Our data suggest that the poor prognosis of right-sided colorectal cancer might not be determined by the hematogenous dissemination of tumor cells, which appears to predominantly be a passive shedding of non-viable cells in the blood vessels. We also demonstrate that a subgroup of poor-prognosis left-sided colon cancer exists, which is reliably identified by the presence of CTC in the blood vessels. Particularly, CTC found in left-sided colon cancer patients exhibit a phenotype with different levels of mesenchymal differentiation. This might imply a substantial difference in the biology of proximal and distal cancers, mainly related to the tumor microenvironment and strongly associated with different patterns of tumor cells dissemination from primary tumors.
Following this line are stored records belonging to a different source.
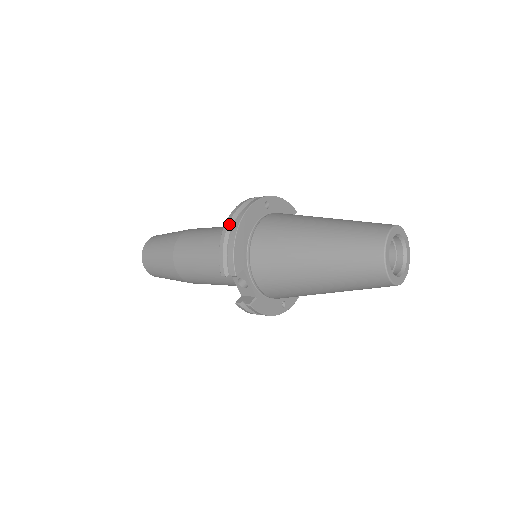
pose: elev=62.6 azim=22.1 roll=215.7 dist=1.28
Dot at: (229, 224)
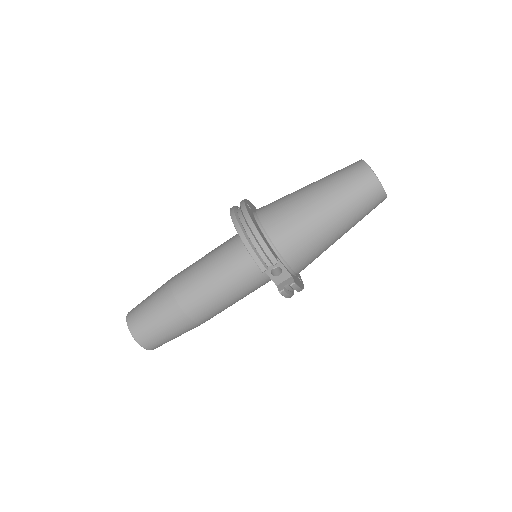
Dot at: (241, 229)
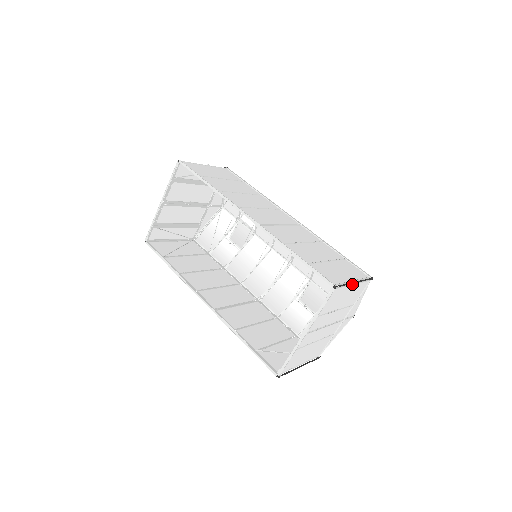
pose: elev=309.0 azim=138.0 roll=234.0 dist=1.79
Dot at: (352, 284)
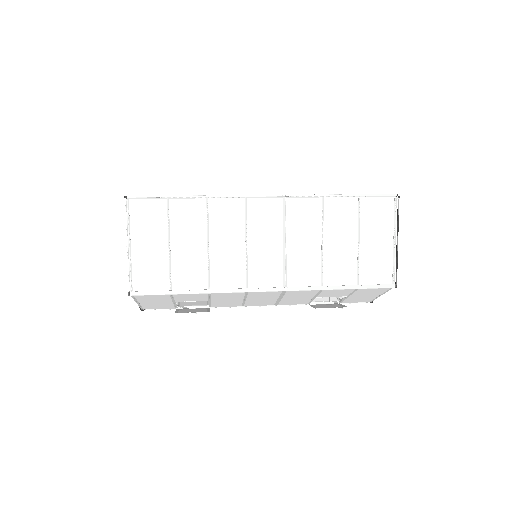
Dot at: occluded
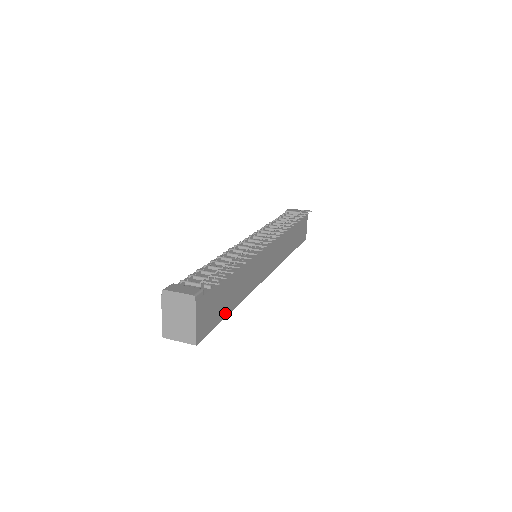
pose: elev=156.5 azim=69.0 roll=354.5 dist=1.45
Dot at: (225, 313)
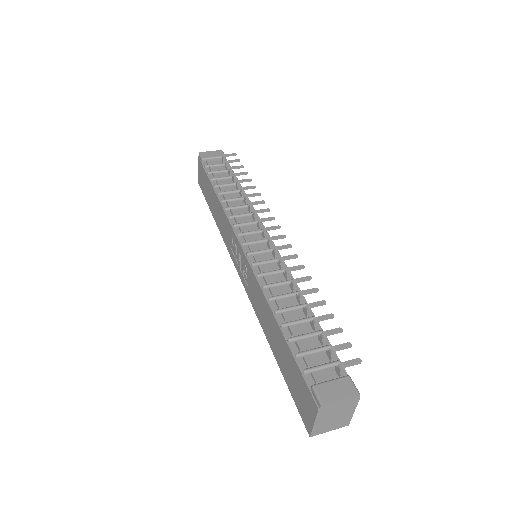
Dot at: occluded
Although EMT is certainly triggered by stromal signals, EMT-specific traits in CTC, which are someway "stromal independent", might indicate that cancer cells in the blood are able to transcriptionally control their nature by cell-autonomous mechanisms, as recently advocated by the new CRIS-B subtype of colorectal cancer [20
]. The main limitation of the study is the small population of samples available for molecular analysis, and our results need to be confirmed in a larger cohort. Investigating the intracellular properties of CTC, in their fluid microenvironment, might contribute to define how and to what extent cancer cell-specific traits contribute to the creation of accurate molecular subtypes of CRC and to the definition of reliable prognostic indicators.